An exact copy of the data is required. No picture may appear in it.
----------------------------------------
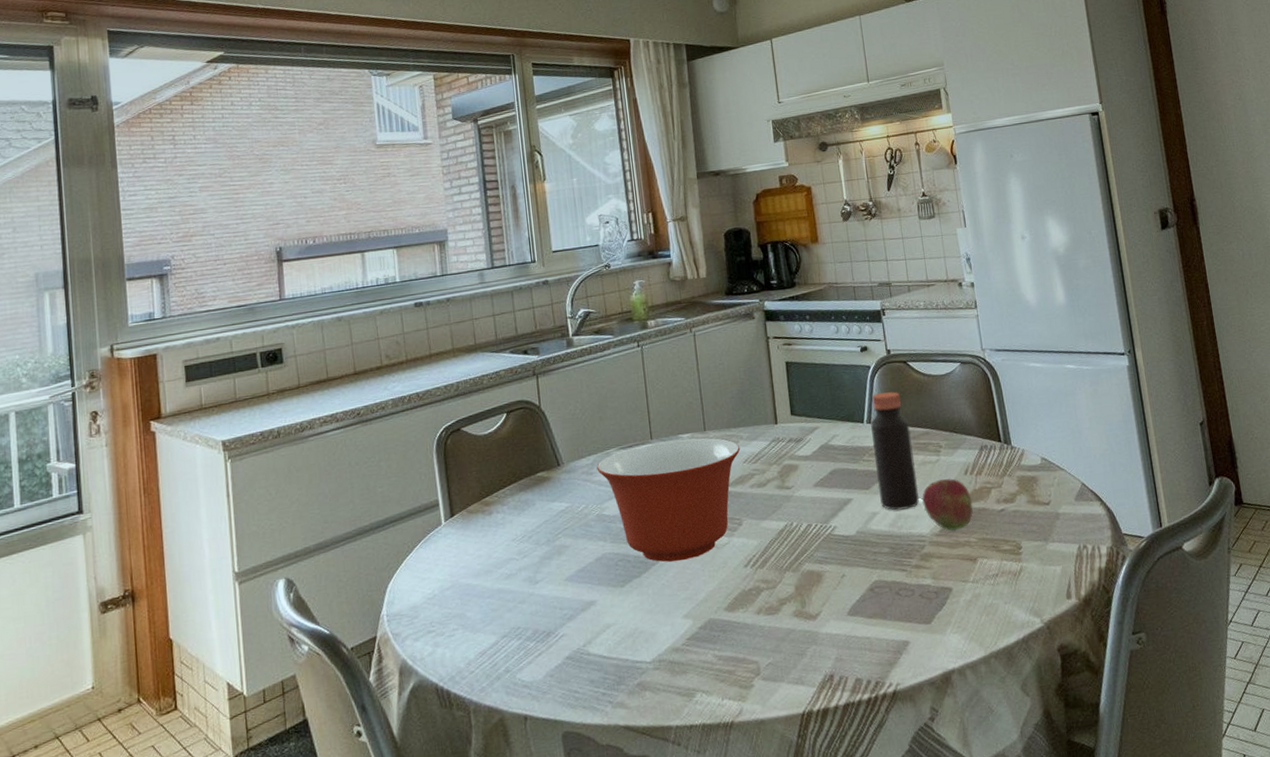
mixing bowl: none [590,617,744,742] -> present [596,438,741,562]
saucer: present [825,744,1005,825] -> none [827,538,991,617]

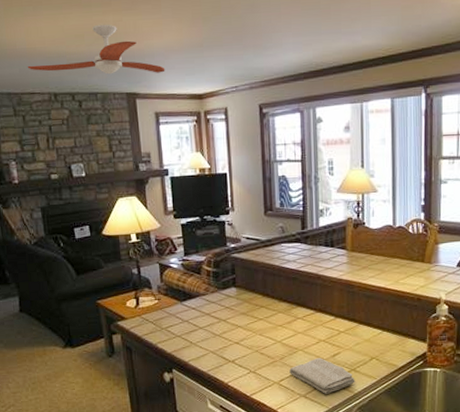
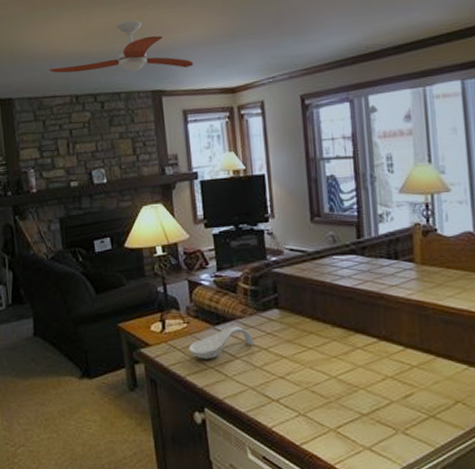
spoon rest: none [159,301,215,329] -> present [188,326,255,359]
washcloth: present [289,358,355,394] -> none [348,399,436,447]

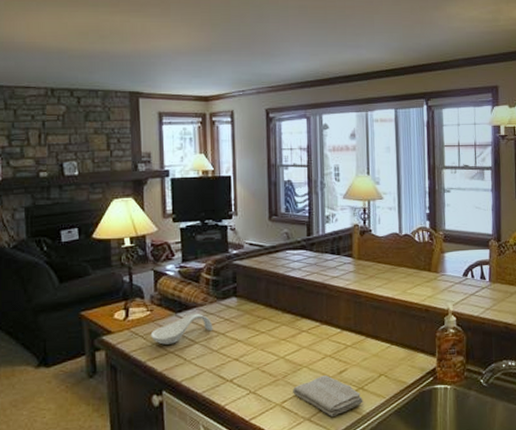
ceiling fan: present [49,20,194,73] -> none [24,23,171,74]
washcloth: none [348,399,436,447] -> present [293,375,363,417]

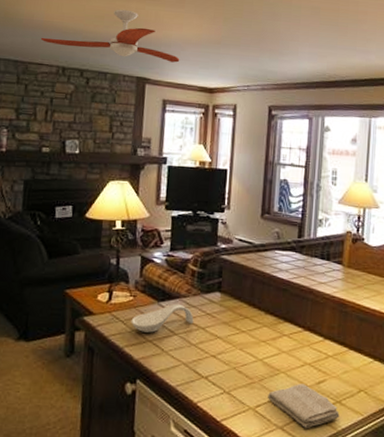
ceiling fan: none [24,23,171,74] -> present [40,9,180,63]

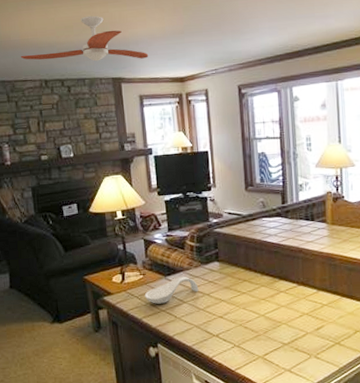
washcloth: present [268,384,340,428] -> none [273,331,340,368]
----------------------------------------
Exercise output —
mixing bowl: none [590,617,744,742] -> present [596,438,741,562]
saucer: present [825,744,1005,825] -> none [827,538,991,617]

spoon rest: none [159,301,215,329] -> present [188,326,255,359]
washcloth: present [289,358,355,394] -> none [348,399,436,447]

ceiling fan: present [49,20,194,73] -> none [24,23,171,74]
washcloth: none [348,399,436,447] -> present [293,375,363,417]

ceiling fan: none [24,23,171,74] -> present [40,9,180,63]

washcloth: present [268,384,340,428] -> none [273,331,340,368]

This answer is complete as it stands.